→ **PARTS OF THE EXERCISE**
1. Answer the following from the article on the lame-duck Congress and national park legislation:
(a) Which preserve could be placed under the authority of the National Park Service?
(b) According to Paul Spitler, how many land, water, and wildlife bills has the Senate Energy and Natural Resources Committee approved?
(c) What position does Paul Spitler hold?
2. From the article on the lame-duck Congress and national park legislation, reproduce the passage verbatim, starting at "There are bills" and ending at "will to do so.".

----- SOURCE -----

You are here

Lame-Duck Congress Has Plateful of National Park-Related Legislation To Consider


Congress has an opportunity in the waning days of its 111th session to give the National Park Service authority over Valles Caldera National Preserve in New Mexico. Tom Ribe photo.

Seemingly being pulled in a variety of directions by the election results, the national deficit, inertia, and an overall malaise, Congress nevertheless enters its lame-duck session with much on its plate when it comes to the National Park System.

There are bills calling for the study of prospective units to the park system and measures that would expand existing units. While The Wilderness Society is calling on Congress to act on these and other wilderness-related measures before the 111th session comes to a close, it will be interesting to see whether the politicians can muster the will to do so.

“Up to this point in the Congress, the Senate Energy and Natural Resources Committee has approved over 75 land, water, and wildlife bills. The Environment and Public Works Committee and Commerce Committee have approved over 45 land, water, and wildlife bills, and these bills are all still pending before the Senate, and these are among the bills that we’re urging final action on before the Congress adjourns this year," said Paul Spitler, the Society's National Wilderness Campaigns associate director during a conference call last week.

----- DATASET ROWS -----

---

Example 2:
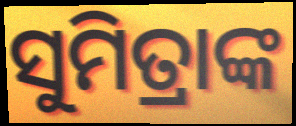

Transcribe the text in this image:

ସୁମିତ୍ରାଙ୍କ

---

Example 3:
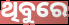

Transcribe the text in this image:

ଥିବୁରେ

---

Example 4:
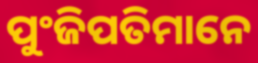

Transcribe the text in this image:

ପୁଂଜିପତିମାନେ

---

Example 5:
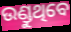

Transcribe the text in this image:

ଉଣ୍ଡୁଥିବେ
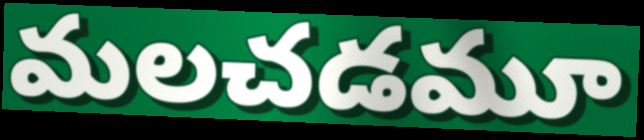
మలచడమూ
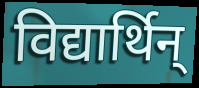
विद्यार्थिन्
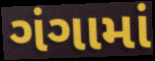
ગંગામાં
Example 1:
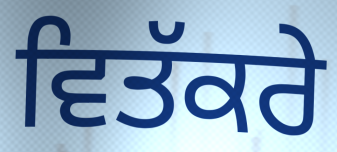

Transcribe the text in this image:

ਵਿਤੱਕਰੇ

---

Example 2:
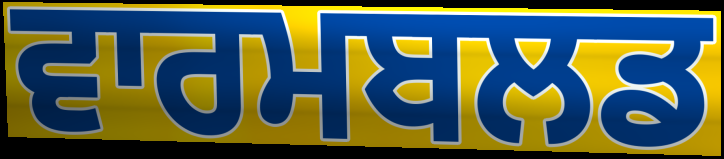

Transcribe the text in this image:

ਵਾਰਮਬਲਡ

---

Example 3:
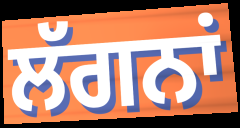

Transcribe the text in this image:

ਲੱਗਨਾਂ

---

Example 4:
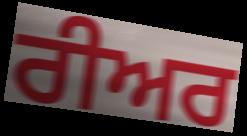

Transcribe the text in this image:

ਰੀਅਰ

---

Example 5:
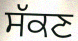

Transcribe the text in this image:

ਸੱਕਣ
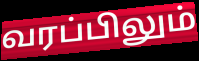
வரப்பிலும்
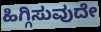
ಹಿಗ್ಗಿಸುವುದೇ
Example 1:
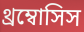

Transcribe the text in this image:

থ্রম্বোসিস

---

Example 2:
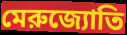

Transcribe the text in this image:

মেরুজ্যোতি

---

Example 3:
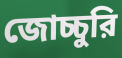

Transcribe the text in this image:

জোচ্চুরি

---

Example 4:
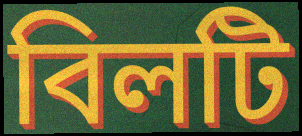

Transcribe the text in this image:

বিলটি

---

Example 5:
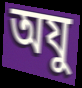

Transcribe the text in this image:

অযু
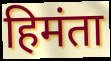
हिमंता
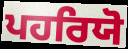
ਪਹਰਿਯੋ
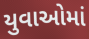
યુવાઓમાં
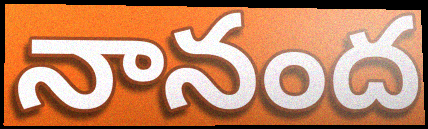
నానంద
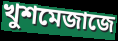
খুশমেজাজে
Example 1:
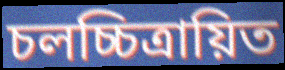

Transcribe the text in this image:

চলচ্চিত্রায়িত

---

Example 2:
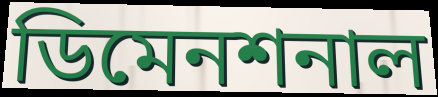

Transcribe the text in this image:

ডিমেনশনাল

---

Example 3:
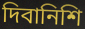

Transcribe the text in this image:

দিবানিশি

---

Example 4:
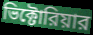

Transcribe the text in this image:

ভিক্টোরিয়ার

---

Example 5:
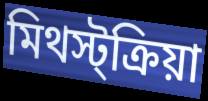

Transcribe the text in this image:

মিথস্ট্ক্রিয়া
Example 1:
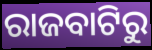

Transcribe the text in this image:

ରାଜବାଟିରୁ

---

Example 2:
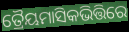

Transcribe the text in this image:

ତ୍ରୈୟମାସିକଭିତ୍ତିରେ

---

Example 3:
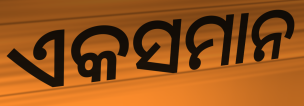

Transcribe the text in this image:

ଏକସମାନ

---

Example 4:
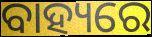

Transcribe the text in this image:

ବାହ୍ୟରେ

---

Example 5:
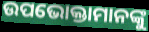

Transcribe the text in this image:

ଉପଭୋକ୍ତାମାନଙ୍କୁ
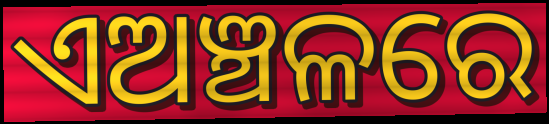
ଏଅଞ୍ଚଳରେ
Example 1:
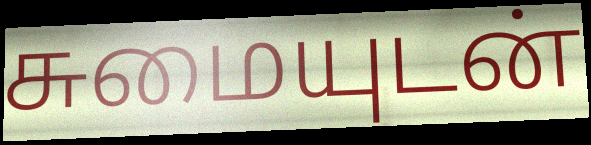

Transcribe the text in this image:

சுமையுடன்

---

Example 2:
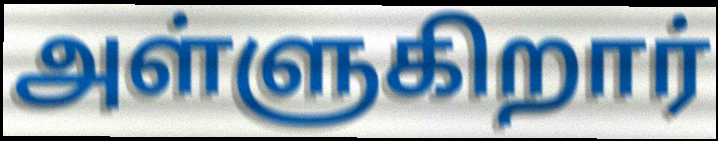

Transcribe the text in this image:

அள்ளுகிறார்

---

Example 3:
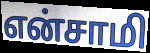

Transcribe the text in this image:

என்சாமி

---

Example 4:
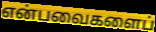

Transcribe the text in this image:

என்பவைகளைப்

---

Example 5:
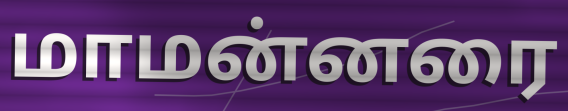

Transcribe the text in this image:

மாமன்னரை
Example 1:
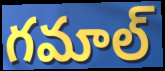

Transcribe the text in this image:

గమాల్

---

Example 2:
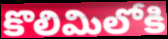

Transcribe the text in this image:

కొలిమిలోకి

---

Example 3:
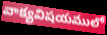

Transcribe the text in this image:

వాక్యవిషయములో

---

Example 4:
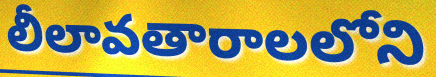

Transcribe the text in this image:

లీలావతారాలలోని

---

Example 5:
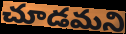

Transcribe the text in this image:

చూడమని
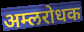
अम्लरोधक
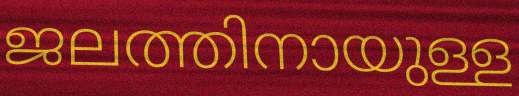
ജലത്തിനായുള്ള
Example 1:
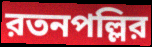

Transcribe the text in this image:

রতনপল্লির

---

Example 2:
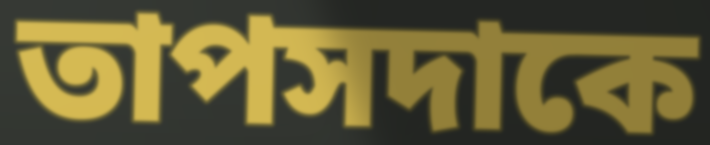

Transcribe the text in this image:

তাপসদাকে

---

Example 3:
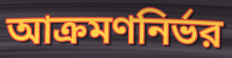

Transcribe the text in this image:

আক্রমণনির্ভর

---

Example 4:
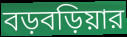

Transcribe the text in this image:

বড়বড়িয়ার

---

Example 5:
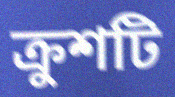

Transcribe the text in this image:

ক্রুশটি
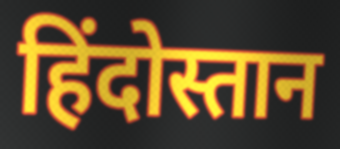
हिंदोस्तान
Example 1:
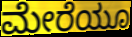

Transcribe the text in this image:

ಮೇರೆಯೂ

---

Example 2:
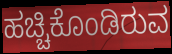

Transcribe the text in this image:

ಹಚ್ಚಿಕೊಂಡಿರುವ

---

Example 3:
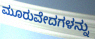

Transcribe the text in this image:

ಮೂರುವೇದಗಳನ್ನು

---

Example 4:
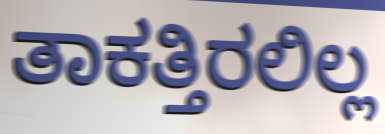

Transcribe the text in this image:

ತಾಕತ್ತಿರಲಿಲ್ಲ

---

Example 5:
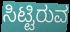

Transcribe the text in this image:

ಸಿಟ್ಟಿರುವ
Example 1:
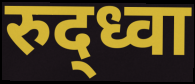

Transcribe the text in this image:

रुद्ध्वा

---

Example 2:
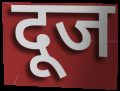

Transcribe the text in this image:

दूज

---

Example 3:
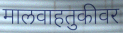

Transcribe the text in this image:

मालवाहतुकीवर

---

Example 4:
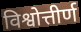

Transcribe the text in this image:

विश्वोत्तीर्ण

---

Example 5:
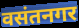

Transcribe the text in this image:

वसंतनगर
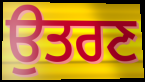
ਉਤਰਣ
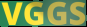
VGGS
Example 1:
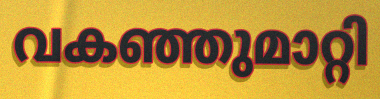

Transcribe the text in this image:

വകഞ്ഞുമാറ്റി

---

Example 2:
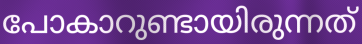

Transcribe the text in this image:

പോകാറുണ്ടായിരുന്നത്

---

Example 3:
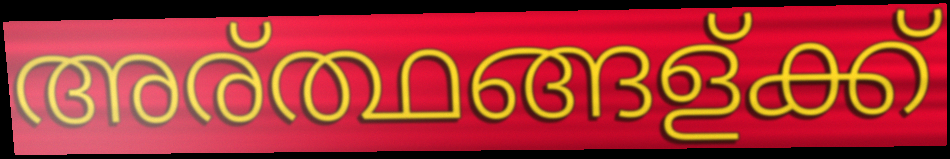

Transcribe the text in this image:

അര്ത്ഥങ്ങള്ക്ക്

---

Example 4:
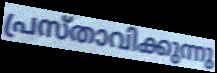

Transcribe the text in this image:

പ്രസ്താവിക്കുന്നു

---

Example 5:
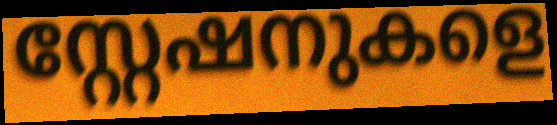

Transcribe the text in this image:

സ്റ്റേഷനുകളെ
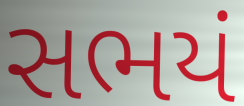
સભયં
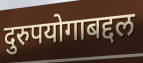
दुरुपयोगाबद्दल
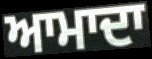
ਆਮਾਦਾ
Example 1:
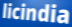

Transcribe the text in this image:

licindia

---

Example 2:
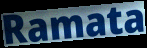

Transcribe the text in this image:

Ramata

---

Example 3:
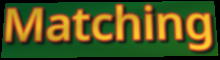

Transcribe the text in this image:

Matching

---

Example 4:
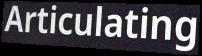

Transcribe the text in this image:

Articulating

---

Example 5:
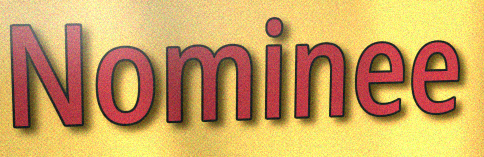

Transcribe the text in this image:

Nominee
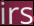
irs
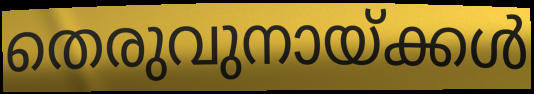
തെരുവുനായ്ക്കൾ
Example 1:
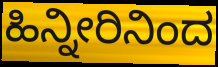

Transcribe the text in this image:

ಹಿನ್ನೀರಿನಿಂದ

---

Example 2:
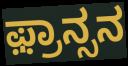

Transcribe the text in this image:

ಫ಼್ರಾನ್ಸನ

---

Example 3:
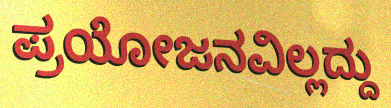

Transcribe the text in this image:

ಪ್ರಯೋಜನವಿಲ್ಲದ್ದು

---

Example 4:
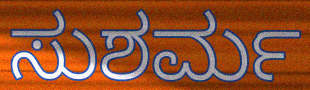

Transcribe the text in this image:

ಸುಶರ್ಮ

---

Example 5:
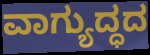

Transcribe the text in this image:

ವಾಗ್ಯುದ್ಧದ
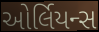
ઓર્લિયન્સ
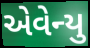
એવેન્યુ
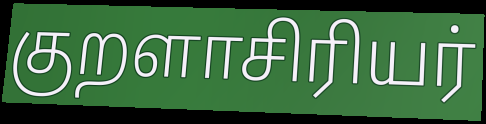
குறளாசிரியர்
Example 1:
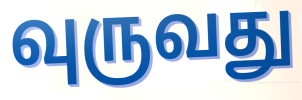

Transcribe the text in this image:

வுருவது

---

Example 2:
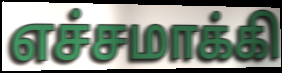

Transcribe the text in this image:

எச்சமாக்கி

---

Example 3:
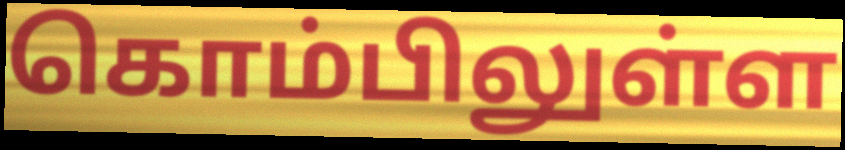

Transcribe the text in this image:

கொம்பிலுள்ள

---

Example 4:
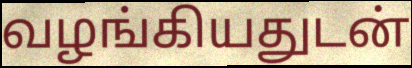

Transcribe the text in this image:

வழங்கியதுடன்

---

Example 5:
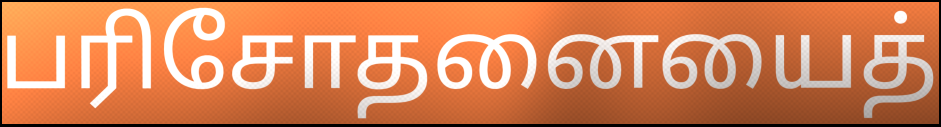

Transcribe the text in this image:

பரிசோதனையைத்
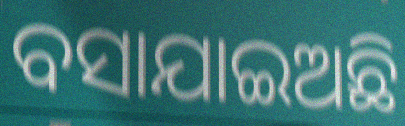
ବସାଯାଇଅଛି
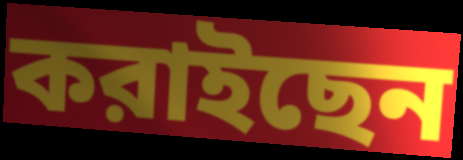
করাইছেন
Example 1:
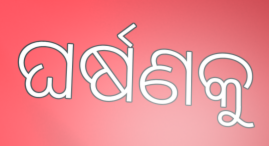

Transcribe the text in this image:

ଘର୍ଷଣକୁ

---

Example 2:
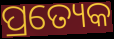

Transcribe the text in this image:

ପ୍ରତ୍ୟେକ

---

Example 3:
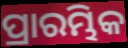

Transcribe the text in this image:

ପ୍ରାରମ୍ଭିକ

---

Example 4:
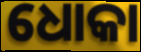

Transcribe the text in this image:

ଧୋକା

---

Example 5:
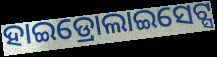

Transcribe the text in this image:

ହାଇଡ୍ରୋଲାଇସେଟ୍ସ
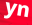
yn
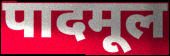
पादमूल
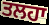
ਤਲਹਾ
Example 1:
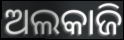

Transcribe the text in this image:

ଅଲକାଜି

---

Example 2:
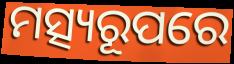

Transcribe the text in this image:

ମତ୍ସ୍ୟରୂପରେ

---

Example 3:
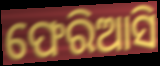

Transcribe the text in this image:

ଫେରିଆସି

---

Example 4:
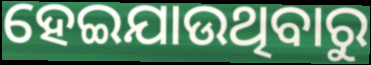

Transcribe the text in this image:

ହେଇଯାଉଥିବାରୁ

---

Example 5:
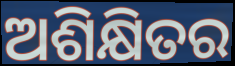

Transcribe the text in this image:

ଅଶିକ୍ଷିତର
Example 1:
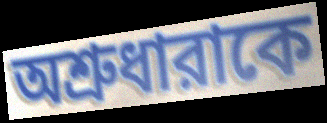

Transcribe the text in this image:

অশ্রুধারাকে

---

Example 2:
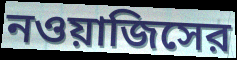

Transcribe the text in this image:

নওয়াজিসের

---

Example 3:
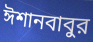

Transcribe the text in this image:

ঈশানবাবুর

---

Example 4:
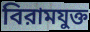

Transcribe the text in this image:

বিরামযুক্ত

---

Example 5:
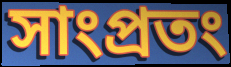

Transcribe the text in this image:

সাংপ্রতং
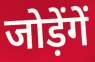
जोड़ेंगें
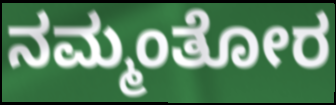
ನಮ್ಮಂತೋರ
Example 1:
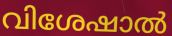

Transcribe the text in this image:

-----

→ **EXPECTED RESPONSES**
1.
(a) Valles Caldera National Preserve in New Mexico.
(b) Over 75.
(c) He is the National Wilderness Campaigns associate director of The Wilderness Society.

2.
There are bills calling for the study of prospective units to the park system and measures that would expand existing units. While The Wilderness Society is calling on Congress to act on these and other wilderness-related measures before the 111th session comes to a close, it will be interesting to see whether the politicians can muster the will to do so.